The ὑπόδειγμα he leaves them (John 13:15), usually rendered “example,” is more than an ethical pattern. It is the shape of the community he is forming: “As I have done to you, you also are to do” (John 13:15). The cross not only saves us. It reshapes us.
On this night, before the bread is broken and the cup is raised, the Lord of heaven and earth gets down on his knees as the servant of all. Go, and do likewise.
A New Commandment (13:31–35)
We want to reach the lost. We aim to evangelize all nations and peoples. We want (to quote our vision statement) “to see the world, especially the places in which we live, work, and worship, filled with disciples of Jesus Christ.”
But how will the world identify us as his disciples?
Surely, it will be through our exegetical skill and theological insight. Surely, it will be our ability to parse Greek verbs and quote the church fathers from memory. Right?
“A new commandment I give to you, that you love one another: just as I have loved you, you also are to love one another. By this all people will know that you are my disciples, if you have love for one another” (13:34–35).
When I typed the words “Christian hate” into Google just now, the top result was a Reddit post titled “Why is there so much hate in Christianity?” When I scrolled down a little further, I found this question on Quora: “If Jesus Christ preached love, why do Christians show so much hate?”
The phrase “so much” really stands out to me in both questions. It’s not just that Christians are so widely known for hatred that people are questioning online how it could be so, but rather that Christians are known for “so much” hatred.
But Jesus commands us to love: love God, love your neighbor, and love one another.
That is how all people will know that we are his disciples. If we want to reach the world and save the lost, it starts with love.
And if you want to see what love looks like, it looks like kneeling to wash the feet of someone who will deny you and someone else who will betray you fatally.

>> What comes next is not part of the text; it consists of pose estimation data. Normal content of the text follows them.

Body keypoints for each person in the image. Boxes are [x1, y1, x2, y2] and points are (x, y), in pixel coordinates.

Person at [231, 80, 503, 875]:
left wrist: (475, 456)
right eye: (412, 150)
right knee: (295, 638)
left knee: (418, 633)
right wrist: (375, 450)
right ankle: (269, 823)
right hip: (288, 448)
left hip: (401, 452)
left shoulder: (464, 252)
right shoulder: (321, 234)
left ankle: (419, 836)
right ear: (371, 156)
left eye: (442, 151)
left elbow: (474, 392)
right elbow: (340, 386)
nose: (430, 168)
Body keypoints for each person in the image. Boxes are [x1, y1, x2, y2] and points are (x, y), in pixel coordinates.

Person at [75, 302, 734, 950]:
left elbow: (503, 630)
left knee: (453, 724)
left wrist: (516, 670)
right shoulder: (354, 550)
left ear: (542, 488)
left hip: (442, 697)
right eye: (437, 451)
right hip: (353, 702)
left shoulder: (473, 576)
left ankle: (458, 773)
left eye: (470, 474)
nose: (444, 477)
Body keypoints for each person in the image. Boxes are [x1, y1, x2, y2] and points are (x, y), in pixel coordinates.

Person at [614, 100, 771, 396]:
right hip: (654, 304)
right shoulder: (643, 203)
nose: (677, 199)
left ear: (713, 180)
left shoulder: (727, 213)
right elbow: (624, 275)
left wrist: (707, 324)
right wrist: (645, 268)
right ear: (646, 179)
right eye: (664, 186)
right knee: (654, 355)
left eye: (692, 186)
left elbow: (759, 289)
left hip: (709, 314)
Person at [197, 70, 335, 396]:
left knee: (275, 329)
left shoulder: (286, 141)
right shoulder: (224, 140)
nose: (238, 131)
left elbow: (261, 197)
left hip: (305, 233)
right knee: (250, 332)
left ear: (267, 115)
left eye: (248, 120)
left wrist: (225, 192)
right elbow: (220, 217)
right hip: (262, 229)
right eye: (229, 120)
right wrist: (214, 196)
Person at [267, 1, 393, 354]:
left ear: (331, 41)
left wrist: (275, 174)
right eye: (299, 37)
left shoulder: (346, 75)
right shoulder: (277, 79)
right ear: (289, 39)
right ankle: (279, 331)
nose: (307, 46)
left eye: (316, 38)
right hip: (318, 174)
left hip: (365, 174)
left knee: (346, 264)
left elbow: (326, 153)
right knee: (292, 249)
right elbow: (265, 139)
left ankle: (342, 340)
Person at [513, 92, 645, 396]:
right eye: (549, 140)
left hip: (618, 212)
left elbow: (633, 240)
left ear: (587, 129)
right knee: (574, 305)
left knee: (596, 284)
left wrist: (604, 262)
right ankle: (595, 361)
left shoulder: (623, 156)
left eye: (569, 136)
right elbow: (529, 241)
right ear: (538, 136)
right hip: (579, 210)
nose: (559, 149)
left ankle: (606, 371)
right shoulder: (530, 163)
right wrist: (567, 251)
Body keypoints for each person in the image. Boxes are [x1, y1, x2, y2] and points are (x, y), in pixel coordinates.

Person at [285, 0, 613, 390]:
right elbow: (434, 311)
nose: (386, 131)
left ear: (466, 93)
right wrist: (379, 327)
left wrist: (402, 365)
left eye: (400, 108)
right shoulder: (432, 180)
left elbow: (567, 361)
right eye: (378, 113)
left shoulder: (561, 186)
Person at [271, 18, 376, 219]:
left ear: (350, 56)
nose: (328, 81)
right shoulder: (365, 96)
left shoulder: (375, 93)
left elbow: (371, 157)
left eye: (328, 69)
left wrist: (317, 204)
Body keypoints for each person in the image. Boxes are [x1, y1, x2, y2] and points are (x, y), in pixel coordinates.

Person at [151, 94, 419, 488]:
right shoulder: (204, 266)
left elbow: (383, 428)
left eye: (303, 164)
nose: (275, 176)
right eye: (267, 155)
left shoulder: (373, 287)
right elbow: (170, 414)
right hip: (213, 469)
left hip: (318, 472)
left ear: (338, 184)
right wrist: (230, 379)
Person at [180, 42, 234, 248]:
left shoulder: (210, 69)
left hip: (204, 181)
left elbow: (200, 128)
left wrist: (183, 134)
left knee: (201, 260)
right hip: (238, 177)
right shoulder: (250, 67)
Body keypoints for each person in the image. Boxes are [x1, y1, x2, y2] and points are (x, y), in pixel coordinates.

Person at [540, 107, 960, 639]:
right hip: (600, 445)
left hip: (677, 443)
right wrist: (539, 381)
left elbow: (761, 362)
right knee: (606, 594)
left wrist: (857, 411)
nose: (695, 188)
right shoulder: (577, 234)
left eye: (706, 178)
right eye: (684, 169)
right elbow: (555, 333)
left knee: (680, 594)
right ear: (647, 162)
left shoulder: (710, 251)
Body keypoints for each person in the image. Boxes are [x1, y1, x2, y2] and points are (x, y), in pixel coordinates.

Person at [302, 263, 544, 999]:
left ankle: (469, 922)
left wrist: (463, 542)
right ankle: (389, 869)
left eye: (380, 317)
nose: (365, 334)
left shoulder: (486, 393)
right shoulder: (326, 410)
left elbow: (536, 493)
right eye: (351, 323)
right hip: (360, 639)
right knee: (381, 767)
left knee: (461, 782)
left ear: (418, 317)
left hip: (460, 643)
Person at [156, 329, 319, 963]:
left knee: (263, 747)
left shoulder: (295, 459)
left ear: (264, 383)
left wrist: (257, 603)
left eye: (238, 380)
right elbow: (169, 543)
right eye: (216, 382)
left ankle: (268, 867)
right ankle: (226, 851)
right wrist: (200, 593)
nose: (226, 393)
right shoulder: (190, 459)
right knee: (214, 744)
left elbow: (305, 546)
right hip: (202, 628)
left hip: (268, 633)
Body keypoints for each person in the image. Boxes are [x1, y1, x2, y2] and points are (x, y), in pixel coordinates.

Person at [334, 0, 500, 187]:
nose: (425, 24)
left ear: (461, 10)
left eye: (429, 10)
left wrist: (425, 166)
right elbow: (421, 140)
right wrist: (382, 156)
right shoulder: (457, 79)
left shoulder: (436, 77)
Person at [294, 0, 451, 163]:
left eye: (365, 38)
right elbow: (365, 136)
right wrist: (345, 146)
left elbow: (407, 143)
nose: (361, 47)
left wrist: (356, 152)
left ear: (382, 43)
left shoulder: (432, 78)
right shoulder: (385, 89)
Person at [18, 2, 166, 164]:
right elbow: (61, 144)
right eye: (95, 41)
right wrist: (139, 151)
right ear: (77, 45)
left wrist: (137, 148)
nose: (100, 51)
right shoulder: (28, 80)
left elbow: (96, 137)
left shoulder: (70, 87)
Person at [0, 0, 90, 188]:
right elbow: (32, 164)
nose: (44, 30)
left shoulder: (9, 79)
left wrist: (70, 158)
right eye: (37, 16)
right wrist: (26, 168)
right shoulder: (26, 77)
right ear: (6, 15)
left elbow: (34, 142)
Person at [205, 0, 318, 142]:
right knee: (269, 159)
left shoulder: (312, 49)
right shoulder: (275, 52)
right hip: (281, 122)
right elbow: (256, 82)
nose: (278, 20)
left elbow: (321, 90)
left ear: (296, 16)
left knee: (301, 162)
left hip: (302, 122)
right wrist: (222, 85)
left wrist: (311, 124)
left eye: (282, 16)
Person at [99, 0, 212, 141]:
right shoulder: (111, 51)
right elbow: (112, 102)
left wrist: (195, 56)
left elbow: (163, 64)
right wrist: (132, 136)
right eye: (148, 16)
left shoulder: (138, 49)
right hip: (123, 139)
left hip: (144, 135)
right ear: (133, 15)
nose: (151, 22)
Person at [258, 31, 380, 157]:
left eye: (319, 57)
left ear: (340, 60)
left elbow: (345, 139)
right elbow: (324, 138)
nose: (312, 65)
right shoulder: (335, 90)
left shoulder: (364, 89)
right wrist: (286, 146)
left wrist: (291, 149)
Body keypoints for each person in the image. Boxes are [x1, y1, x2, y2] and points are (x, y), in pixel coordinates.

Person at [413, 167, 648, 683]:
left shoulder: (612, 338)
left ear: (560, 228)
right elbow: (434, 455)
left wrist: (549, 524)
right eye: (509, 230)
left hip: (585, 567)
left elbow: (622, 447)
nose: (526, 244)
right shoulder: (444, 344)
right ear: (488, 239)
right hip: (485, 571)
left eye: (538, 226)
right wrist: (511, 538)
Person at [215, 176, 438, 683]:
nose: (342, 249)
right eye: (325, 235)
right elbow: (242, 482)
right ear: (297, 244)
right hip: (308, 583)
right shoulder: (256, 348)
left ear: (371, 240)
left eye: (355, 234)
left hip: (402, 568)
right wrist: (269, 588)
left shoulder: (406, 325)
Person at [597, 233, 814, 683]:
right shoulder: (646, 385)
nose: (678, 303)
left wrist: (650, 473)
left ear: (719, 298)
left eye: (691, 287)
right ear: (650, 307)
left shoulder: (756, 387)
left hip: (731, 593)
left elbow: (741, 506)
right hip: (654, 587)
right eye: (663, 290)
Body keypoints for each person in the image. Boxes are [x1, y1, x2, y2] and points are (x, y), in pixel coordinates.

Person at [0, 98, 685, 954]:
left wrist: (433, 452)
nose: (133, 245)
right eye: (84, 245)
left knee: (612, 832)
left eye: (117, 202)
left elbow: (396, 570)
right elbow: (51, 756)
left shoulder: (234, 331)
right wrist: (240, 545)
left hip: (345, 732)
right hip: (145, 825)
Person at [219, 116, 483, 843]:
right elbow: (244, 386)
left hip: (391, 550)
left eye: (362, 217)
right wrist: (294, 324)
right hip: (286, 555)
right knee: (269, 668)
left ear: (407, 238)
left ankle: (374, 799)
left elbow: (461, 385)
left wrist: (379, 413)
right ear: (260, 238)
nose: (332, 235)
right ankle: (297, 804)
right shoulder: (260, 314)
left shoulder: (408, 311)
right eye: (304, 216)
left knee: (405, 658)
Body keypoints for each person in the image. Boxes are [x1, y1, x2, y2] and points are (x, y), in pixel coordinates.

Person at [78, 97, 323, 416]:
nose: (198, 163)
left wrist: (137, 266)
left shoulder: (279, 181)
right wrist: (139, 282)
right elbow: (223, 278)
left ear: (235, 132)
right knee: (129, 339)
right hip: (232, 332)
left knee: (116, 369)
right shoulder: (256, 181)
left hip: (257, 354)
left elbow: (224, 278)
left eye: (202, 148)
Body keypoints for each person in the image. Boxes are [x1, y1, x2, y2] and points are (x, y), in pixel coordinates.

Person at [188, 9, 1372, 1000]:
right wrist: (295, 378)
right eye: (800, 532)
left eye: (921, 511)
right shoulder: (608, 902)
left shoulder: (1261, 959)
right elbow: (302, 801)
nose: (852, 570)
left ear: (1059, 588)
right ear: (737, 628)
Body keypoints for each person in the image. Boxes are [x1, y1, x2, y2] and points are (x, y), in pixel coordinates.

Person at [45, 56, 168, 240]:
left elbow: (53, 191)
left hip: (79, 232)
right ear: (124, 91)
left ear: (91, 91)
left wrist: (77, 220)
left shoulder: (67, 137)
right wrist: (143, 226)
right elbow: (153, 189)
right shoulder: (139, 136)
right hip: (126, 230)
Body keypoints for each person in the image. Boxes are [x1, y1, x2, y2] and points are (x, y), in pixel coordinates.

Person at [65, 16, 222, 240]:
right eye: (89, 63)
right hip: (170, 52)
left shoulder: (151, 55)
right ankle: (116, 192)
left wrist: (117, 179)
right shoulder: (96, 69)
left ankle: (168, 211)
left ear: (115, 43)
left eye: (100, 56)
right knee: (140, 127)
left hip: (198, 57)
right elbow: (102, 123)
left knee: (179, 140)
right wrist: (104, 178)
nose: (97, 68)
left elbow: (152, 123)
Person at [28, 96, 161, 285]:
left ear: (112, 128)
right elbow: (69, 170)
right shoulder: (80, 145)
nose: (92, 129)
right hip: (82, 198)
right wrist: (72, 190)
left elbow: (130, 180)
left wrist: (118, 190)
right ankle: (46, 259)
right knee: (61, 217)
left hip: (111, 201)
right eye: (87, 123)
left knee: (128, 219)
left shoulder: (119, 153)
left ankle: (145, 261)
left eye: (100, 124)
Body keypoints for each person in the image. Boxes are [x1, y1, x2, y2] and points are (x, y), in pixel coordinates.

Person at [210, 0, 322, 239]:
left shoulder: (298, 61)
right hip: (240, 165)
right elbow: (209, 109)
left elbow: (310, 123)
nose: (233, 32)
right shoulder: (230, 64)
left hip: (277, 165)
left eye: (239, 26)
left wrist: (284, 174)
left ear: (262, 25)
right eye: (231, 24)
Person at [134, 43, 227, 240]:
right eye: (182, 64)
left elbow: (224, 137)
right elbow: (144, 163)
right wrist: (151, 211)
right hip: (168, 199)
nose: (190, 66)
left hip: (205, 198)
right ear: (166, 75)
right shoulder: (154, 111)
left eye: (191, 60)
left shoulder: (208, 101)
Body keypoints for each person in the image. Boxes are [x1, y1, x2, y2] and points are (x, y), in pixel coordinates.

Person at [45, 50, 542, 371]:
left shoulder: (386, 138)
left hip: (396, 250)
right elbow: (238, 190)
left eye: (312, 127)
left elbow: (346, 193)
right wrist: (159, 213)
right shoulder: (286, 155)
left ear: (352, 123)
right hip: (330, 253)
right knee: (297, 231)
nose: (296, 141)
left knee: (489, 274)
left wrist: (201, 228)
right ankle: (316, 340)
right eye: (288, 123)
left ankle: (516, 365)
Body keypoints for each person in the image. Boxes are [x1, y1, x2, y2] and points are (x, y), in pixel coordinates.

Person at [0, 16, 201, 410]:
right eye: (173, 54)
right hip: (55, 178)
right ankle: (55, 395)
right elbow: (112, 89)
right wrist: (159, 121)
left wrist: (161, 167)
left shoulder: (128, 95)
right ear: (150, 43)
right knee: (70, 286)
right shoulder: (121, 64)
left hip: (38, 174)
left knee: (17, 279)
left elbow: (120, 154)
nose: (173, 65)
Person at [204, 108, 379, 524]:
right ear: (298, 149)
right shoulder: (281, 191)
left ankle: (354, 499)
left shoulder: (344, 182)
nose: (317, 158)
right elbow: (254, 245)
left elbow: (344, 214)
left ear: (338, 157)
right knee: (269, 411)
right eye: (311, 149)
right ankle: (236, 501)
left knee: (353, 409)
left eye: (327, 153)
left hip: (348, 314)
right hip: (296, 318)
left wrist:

3 “Jesus, knowing that the Father had given all things into his hands, and that he had come from God and was going back to God“
Whenever I read this verse, I think to myself “this is how Jesus was able to lay down his life” and it’s why I can as well! We have to know we’ve come from God, we belong to God, we are secure in Him. Nothing that befalls us can separate us (Romans 8) and nothing we do in service to Him can demean us. If I could think that way, in every moment, what joy I’d have in the privilege of being His and His alone. As someone once said, “we play to an audience of one!”